Exercise directions -> Can you give back, unchanged and character for character, everything in the data below from its first line down to the line containing "nscrever, como pela", with both of those lines included?

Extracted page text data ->
+ + + + +

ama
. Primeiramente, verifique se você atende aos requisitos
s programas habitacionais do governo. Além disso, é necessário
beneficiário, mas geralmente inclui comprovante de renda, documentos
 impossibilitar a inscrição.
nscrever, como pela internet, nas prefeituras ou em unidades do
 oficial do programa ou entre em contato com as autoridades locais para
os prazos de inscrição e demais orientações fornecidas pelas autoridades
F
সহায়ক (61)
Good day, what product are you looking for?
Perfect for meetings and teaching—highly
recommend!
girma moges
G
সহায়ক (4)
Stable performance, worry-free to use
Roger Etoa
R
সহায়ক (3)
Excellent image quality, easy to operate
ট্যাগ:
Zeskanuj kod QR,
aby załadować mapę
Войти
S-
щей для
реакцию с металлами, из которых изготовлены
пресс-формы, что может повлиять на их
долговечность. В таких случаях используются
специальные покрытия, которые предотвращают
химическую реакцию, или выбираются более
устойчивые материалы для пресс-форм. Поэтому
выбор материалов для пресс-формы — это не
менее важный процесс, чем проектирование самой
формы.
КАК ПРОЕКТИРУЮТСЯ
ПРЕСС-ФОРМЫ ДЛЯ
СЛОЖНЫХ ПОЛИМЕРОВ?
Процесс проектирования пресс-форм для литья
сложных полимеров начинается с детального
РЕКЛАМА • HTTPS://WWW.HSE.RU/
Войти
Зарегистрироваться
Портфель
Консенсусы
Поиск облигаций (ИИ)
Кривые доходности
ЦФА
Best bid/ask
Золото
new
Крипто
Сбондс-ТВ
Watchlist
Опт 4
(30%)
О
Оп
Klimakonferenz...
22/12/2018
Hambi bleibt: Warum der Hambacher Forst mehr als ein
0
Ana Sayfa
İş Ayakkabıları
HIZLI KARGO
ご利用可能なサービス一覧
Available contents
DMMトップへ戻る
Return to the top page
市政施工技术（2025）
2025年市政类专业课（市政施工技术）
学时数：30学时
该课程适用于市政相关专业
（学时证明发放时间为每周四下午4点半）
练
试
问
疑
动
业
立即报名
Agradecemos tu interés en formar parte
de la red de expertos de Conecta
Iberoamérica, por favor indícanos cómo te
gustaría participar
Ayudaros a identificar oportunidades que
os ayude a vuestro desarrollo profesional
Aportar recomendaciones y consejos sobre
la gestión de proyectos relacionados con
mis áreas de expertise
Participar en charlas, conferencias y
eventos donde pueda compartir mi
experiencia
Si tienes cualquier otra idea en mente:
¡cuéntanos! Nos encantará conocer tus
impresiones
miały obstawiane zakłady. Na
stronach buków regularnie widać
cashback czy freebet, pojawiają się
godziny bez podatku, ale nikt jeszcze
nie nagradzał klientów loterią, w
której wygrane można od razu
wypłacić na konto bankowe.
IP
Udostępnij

+ + + + +

Completed exercise ->
ama
. Primeiramente, verifique se você atende aos requisitos
s programas habitacionais do governo. Além disso, é necessário
beneficiário, mas geralmente inclui comprovante de renda, documentos
 impossibilitar a inscrição.
nscrever, como pela internet, nas prefeituras ou em unidades do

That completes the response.